- Task statement: Could you edit the material below so that each "chart" becomes "graph", with everything else left as it is and the pictures left out of your answer?

- Data excerpts:

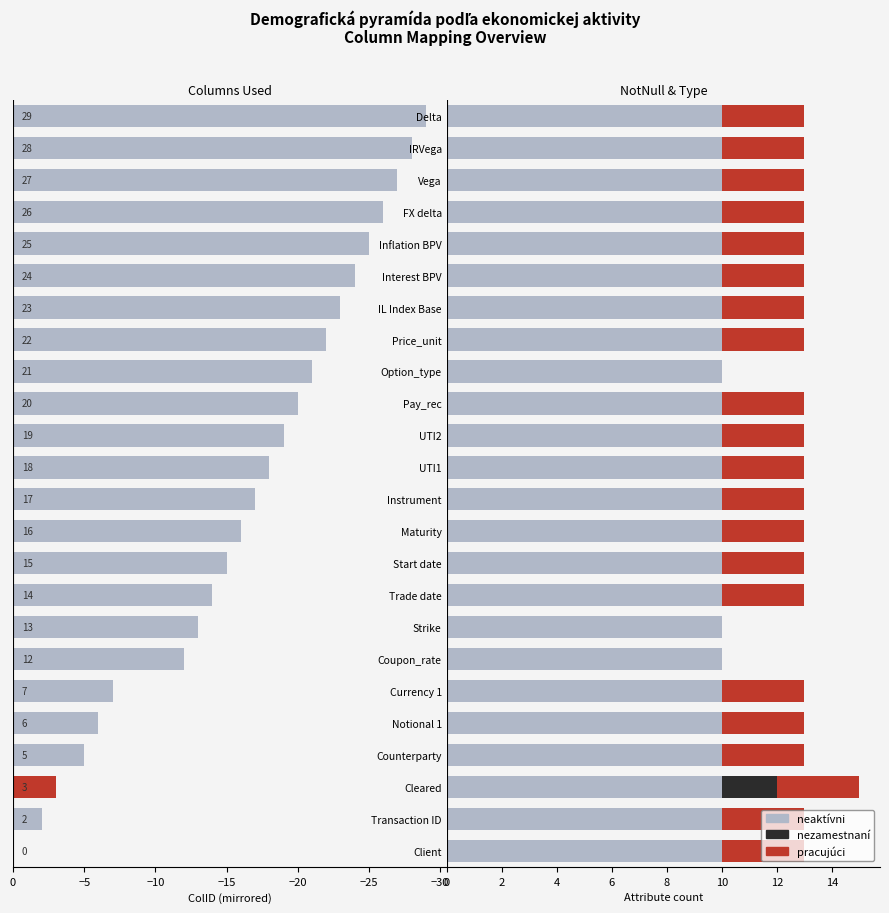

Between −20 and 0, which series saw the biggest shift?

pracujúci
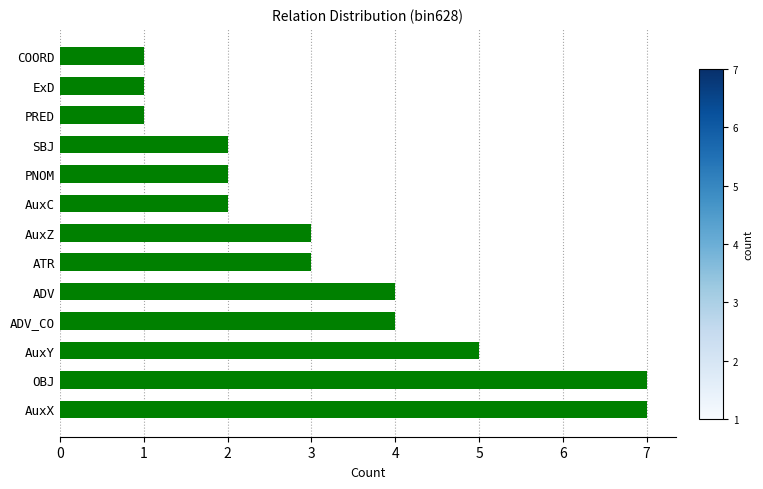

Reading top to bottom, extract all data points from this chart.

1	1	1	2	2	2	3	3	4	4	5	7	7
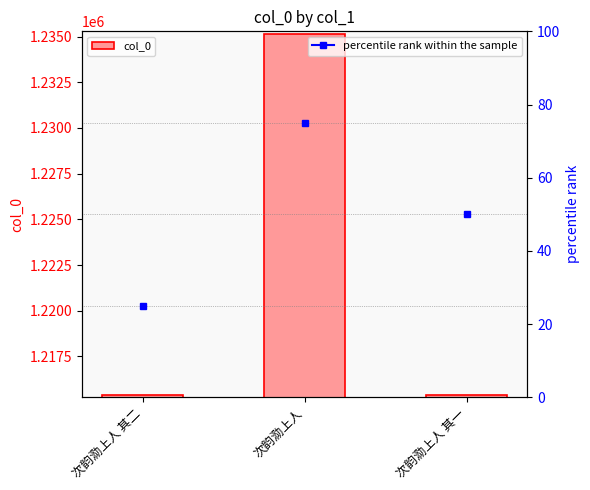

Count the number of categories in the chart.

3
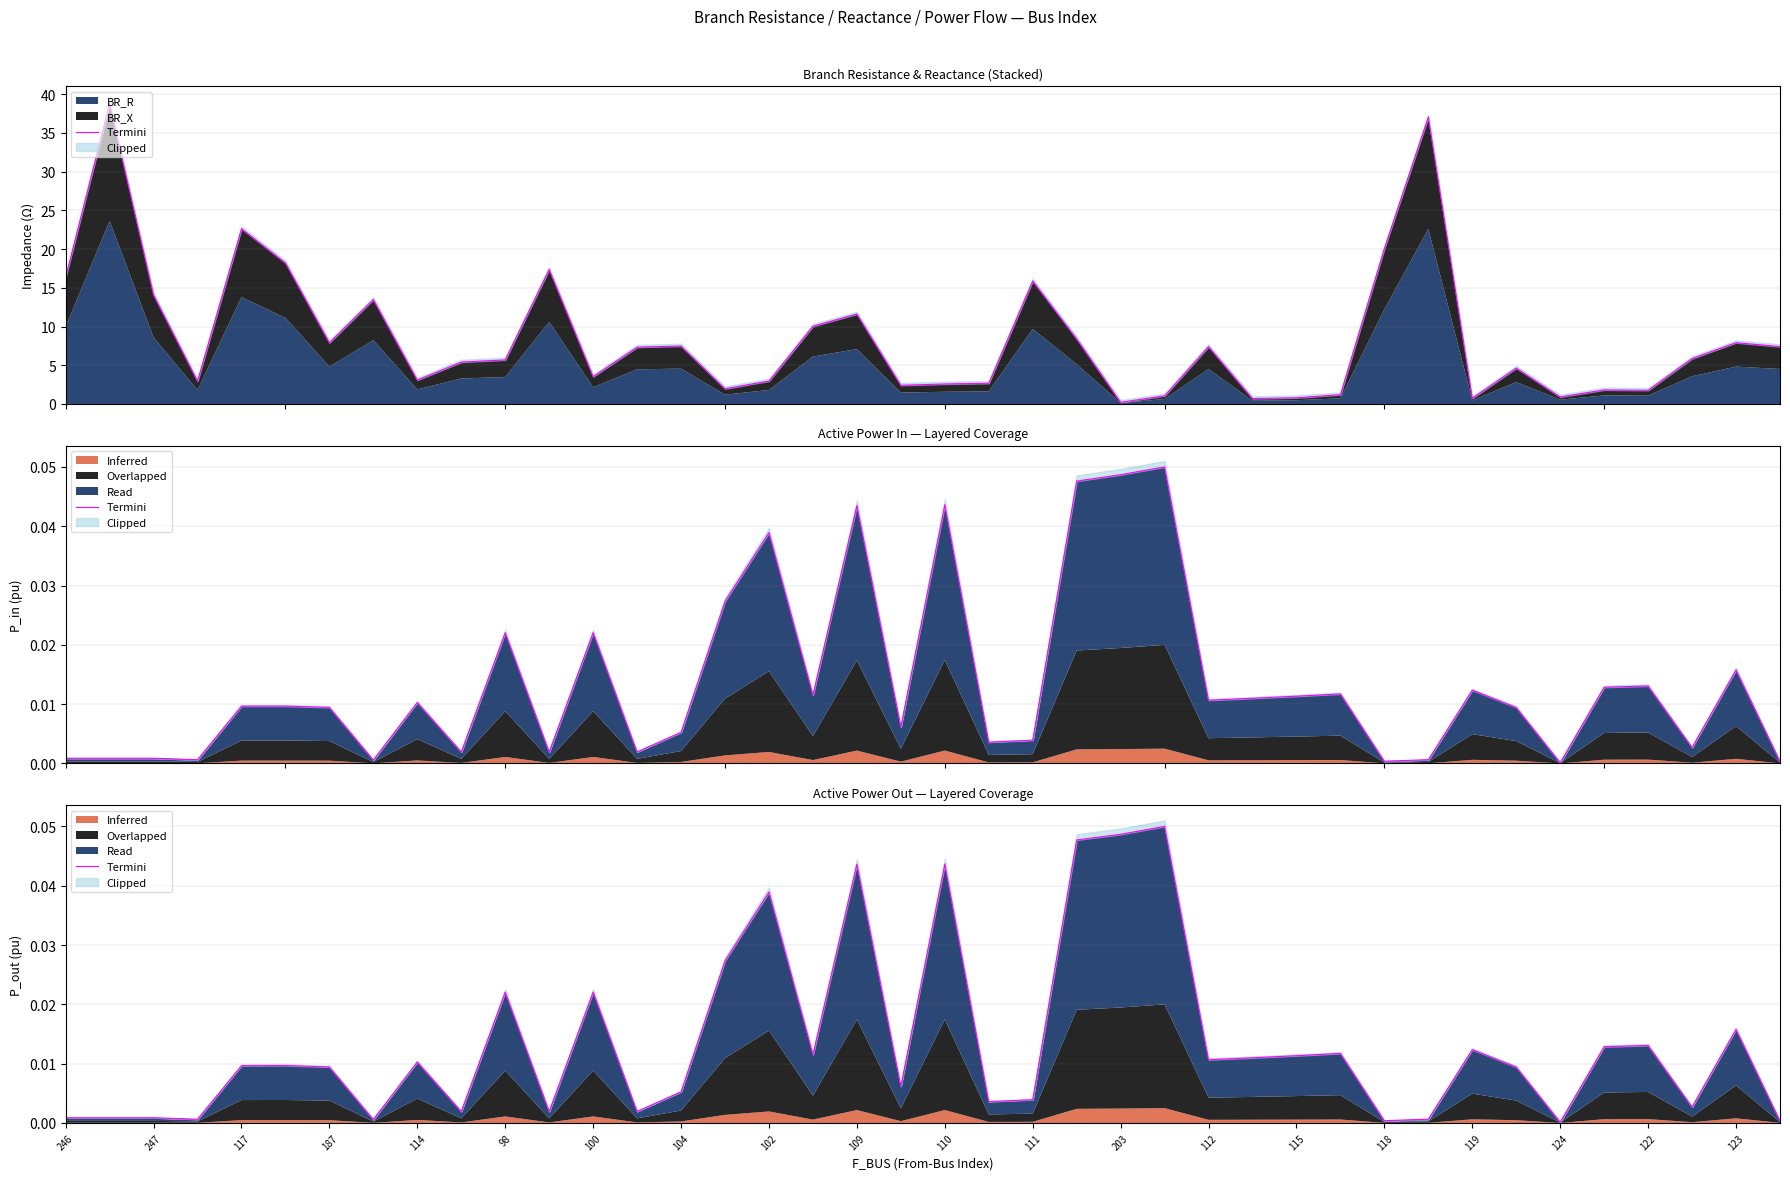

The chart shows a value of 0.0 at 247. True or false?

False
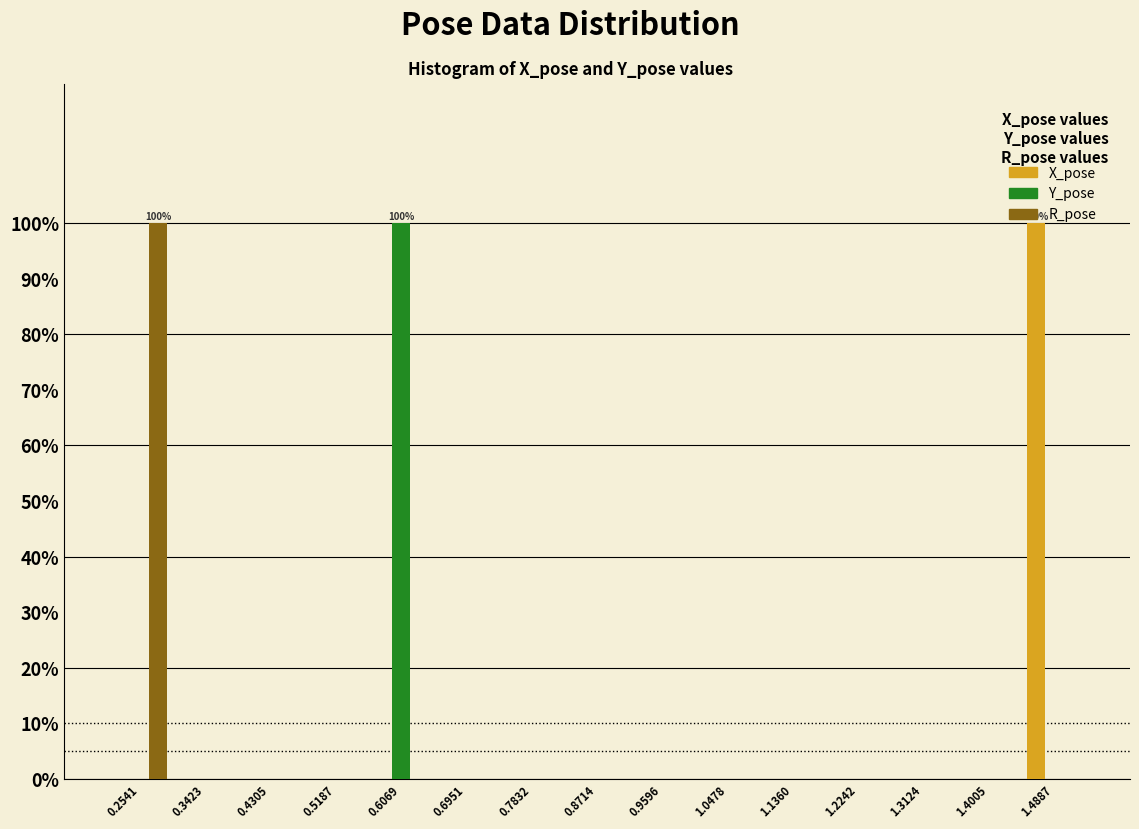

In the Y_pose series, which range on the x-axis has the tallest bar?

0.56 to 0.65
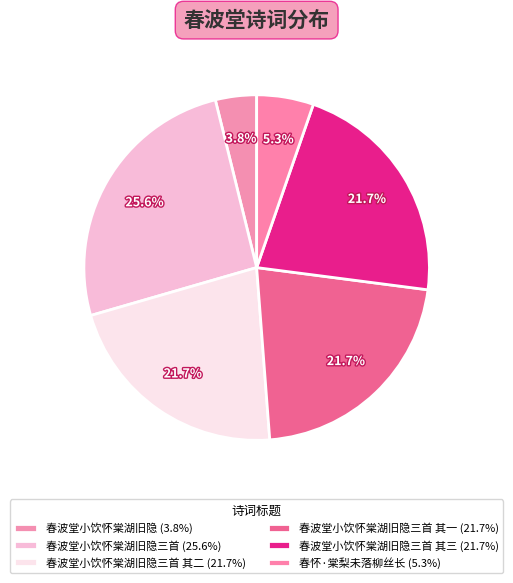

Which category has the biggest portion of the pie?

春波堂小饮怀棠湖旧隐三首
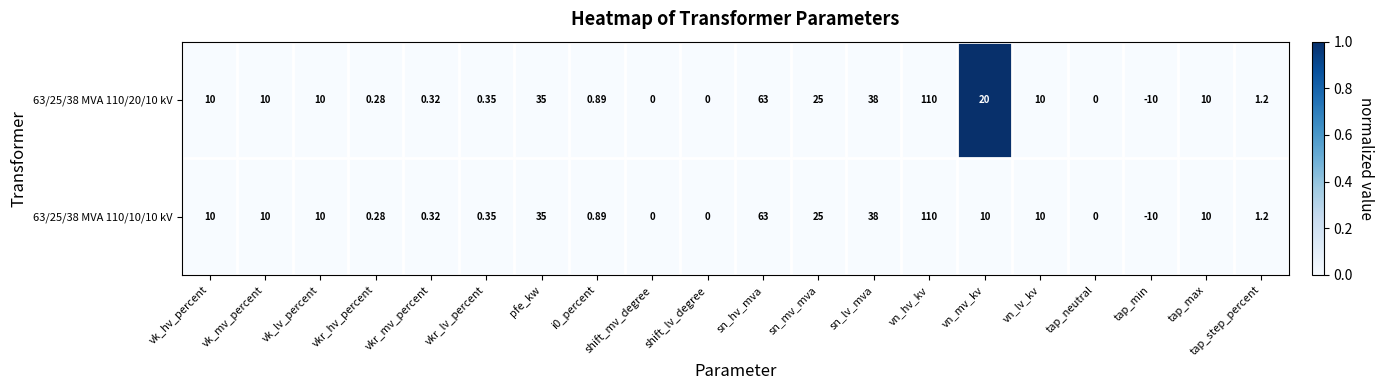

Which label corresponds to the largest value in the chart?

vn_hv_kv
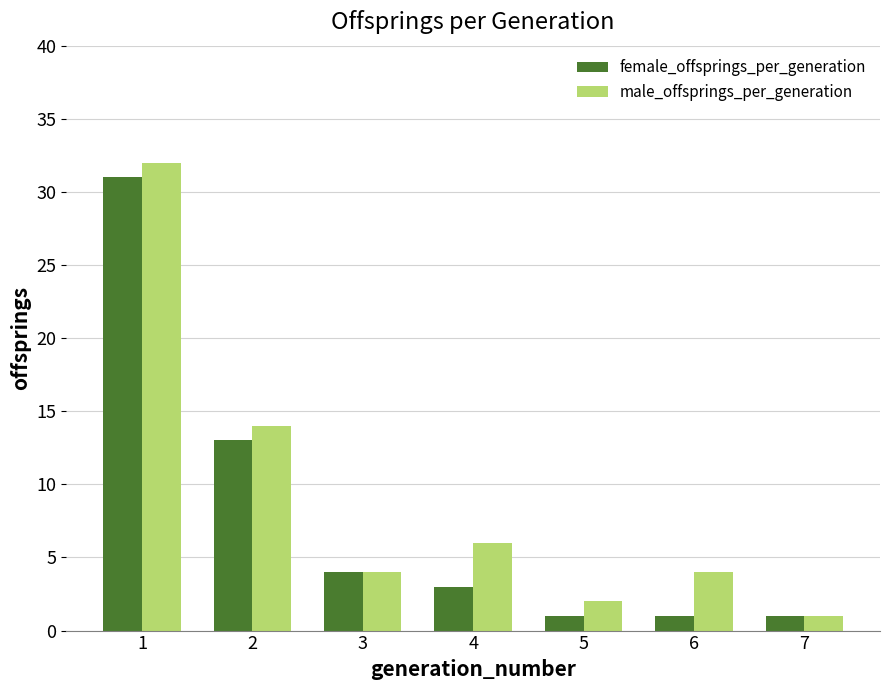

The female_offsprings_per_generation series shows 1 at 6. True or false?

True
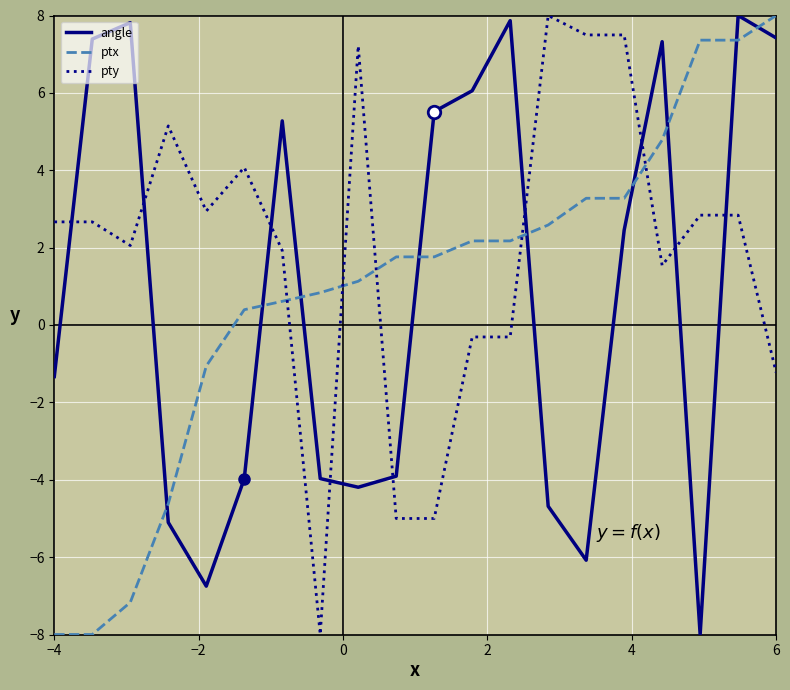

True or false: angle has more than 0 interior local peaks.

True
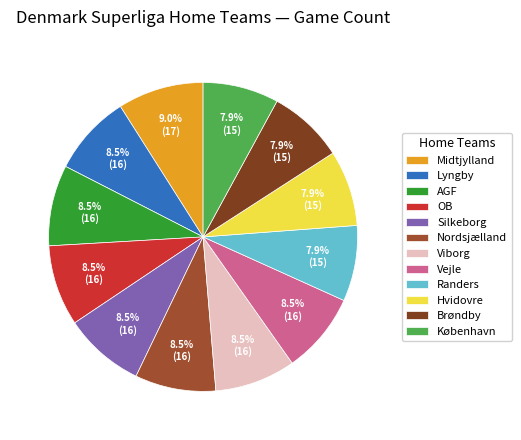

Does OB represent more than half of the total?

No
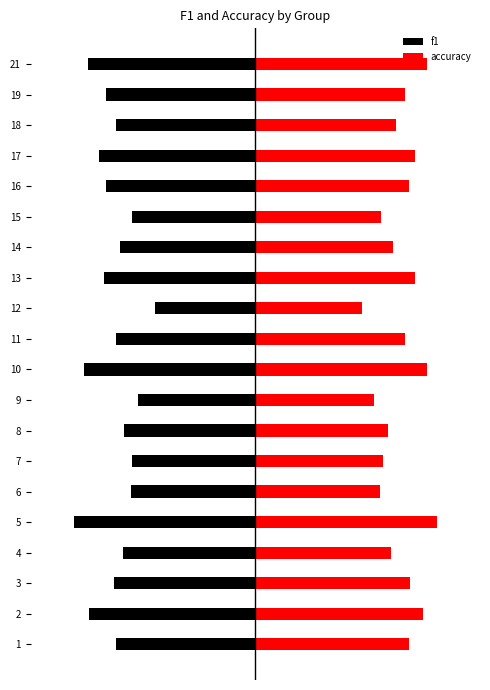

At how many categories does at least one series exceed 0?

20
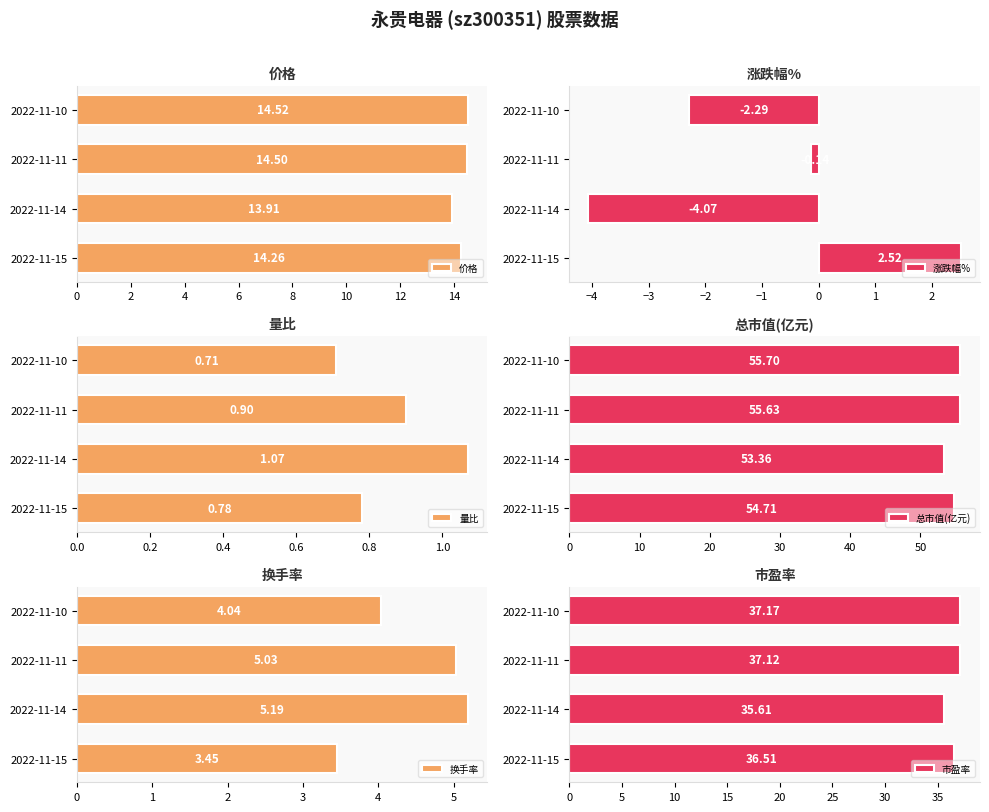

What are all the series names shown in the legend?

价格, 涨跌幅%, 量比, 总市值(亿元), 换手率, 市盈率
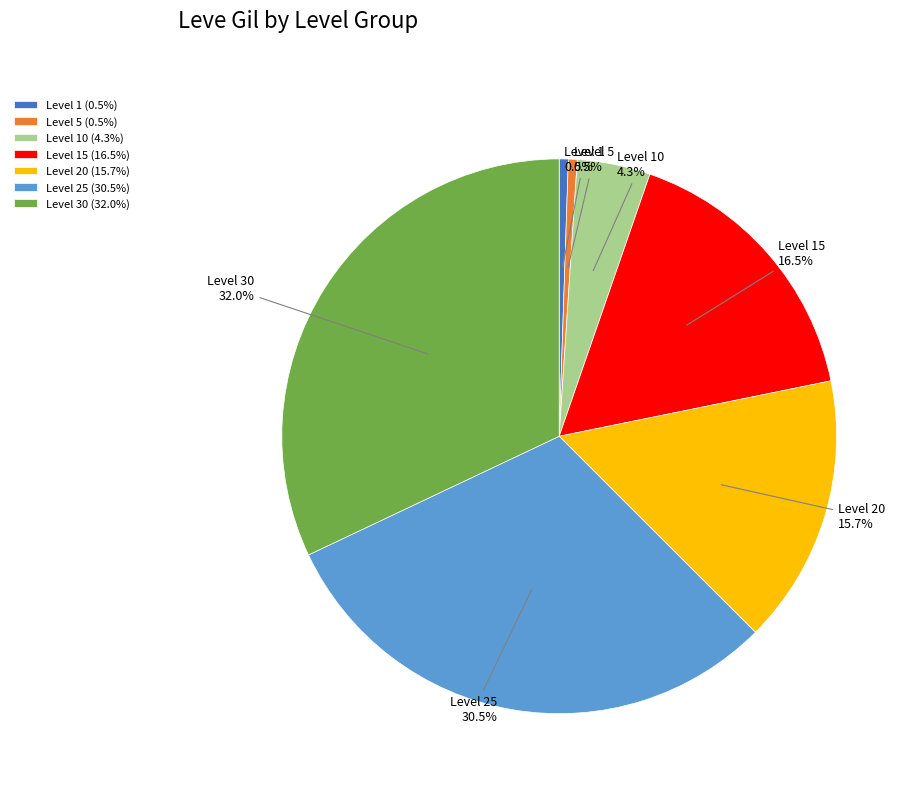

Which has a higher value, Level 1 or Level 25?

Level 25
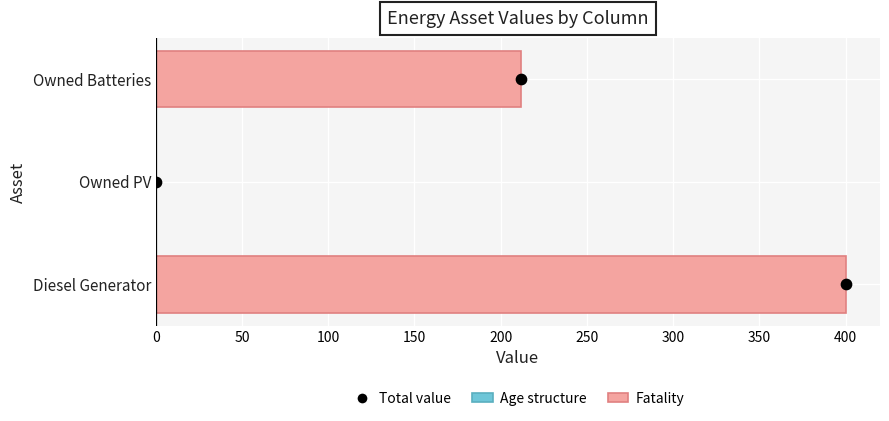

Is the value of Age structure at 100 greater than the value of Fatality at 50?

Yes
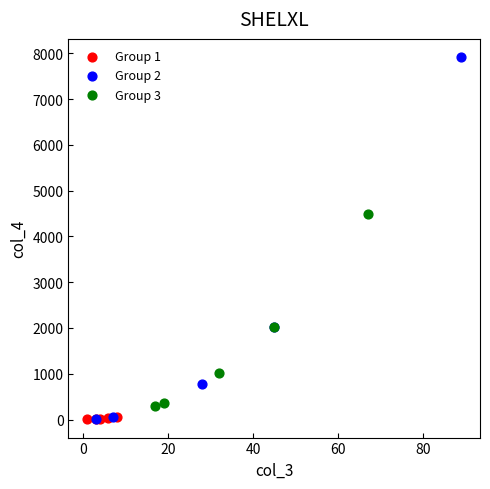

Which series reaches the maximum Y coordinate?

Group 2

- Solution for this exercise:
Between −20 and 0, which series saw the biggest shift?

pracujúci

Reading top to bottom, extract all data points from this graph.

1	1	1	2	2	2	3	3	4	4	5	7	7

Count the number of categories in the graph.

3

The graph shows a value of 0.0 at 247. True or false?

False

In the Y_pose series, which range on the x-axis has the tallest bar?

0.56 to 0.65

Which category has the biggest portion of the pie?

春波堂小饮怀棠湖旧隐三首

Which label corresponds to the largest value in the graph?

vn_hv_kv

The female_offsprings_per_generation series shows 1 at 6. True or false?

True

True or false: angle has more than 0 interior local peaks.

True

Does OB represent more than half of the total?

No

At how many categories does at least one series exceed 0?

20

What are all the series names shown in the legend?

价格, 涨跌幅%, 量比, 总市值(亿元), 换手率, 市盈率

Which has a higher value, Level 1 or Level 25?

Level 25

Is the value of Age structure at 100 greater than the value of Fatality at 50?

Yes

Which series reaches the maximum Y coordinate?

Group 2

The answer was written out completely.